Black Nonprofits Step Up to Help L.A. Fire Victims

Founded after George Floyd’s murder, WalkGoodLA took the lead in collecting donations and bringing aid to victims in Altadena, a historic Black neighborhood destroyed by the Eaton Fire. (Credit; WalkGoodLA)

by Jennifer Porter Gore

When Etienne Maurice saw how massive, out-of-control wildfires were decimating large swaths of Los Angeles, including the historically Black neighborhood of Altadena, he couldn’t just watch things happen.

He had to help.

A Los Angeles native with deep ties to the city — his mother is actress Sheryl Lee Ralph — Maurice, 33, knew he couldn’t just watch things happen. And as CEO and founder of the nonprofit organization WalkGoodLA, Maurice knew which levers to pull to get that help. 

“We saw so many members of the community feeling lost and couldn’t just watch without offering a sense of direction,” Maurice says. “Our city wants to serve and it wants to figure out how to help those who are in need. And ultimately we not only offer a space of rest but a space of service.”

The Palisades Fire on L.A.’s westside and the Eaton Fire in the northeast suburbs have killed dozens of people, destroyed thousands of homes, displaced tens of thousands of residents, and scorched more than 40,000 acres — three times the size of Manhattan. One of the hardest-hit communities is Altadena, an unincorporated area in the foothills of the San Gabriel Mountains, just north of suburban Pasadena. The town of 42,000 is 21% Black, and home to one of the first middle-class Black neighborhoods in Los Angeles County.

**Information supplied:**
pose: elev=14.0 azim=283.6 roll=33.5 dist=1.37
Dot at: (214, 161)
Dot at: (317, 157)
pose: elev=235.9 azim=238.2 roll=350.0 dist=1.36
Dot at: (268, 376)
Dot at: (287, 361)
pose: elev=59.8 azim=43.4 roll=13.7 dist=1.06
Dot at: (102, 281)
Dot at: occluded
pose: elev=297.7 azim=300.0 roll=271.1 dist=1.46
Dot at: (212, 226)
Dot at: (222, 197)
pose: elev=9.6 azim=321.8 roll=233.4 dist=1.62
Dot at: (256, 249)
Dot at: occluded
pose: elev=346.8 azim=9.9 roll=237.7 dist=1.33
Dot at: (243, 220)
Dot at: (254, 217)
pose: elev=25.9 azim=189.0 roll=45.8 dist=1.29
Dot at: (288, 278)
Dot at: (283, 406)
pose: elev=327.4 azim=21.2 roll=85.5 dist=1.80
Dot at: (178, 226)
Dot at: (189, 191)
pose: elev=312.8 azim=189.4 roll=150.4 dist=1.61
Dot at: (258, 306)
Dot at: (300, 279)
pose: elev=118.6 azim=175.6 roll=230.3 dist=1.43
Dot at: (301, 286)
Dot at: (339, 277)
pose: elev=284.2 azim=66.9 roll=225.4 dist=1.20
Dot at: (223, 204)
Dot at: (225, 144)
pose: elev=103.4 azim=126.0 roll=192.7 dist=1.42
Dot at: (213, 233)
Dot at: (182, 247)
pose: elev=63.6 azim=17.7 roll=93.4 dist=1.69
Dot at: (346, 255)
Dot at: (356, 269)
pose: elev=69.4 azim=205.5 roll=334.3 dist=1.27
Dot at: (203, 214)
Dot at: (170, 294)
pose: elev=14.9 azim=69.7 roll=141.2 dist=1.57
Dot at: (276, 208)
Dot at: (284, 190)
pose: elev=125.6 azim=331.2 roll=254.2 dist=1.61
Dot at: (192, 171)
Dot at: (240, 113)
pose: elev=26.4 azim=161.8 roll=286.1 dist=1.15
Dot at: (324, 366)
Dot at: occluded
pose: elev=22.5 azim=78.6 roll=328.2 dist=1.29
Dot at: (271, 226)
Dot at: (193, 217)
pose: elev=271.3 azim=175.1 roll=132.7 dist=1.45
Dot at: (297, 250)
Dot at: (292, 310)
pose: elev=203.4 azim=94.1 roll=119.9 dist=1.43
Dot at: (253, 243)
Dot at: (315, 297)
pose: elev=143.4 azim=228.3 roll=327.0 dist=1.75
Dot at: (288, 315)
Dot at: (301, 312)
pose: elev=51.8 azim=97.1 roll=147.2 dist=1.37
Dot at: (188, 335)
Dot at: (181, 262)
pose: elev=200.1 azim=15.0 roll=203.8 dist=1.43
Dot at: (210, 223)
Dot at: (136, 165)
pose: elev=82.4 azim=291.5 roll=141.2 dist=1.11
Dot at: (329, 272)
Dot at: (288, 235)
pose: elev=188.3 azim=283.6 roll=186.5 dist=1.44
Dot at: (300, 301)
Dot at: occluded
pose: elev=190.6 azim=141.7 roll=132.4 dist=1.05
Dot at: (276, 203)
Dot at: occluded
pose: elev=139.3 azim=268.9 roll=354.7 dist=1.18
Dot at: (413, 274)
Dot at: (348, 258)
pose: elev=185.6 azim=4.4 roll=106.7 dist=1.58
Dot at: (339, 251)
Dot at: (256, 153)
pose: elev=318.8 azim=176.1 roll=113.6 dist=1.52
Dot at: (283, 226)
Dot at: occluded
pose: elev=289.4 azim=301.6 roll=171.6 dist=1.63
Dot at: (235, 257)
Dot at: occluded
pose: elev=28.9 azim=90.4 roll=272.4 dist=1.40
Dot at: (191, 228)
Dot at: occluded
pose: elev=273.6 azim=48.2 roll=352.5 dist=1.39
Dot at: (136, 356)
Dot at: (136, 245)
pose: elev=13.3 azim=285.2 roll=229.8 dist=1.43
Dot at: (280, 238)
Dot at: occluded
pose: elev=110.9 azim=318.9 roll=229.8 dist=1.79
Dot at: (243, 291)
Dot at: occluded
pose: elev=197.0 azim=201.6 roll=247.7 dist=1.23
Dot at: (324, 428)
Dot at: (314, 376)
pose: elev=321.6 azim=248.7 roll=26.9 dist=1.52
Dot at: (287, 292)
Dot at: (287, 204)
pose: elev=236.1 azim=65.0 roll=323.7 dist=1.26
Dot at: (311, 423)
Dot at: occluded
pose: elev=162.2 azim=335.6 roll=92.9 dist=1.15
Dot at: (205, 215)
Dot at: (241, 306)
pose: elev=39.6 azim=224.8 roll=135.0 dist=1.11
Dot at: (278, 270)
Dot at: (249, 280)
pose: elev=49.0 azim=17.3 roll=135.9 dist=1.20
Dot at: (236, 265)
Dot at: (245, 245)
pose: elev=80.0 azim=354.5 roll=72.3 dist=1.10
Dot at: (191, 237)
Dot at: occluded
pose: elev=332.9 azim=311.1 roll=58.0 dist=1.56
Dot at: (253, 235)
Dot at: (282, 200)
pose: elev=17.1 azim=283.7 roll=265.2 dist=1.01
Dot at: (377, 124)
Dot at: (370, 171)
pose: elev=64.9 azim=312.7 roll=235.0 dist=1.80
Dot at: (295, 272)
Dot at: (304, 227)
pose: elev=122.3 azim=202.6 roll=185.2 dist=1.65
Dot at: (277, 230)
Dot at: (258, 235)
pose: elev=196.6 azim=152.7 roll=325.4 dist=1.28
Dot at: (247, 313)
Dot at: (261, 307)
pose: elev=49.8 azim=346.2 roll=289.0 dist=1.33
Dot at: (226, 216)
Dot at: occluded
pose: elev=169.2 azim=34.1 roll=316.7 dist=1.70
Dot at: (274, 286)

**Problem statement:** Name every harm that the article on Black nonprofits says the Palisades Fire and the Eaton Fire have caused, using the figures it gives.

**Completed exercise:**
- Killed dozens of people
- Destroyed thousands of homes
- Displaced tens of thousands of residents
- Scorched more than 40,000 acres, three times the size of Manhattan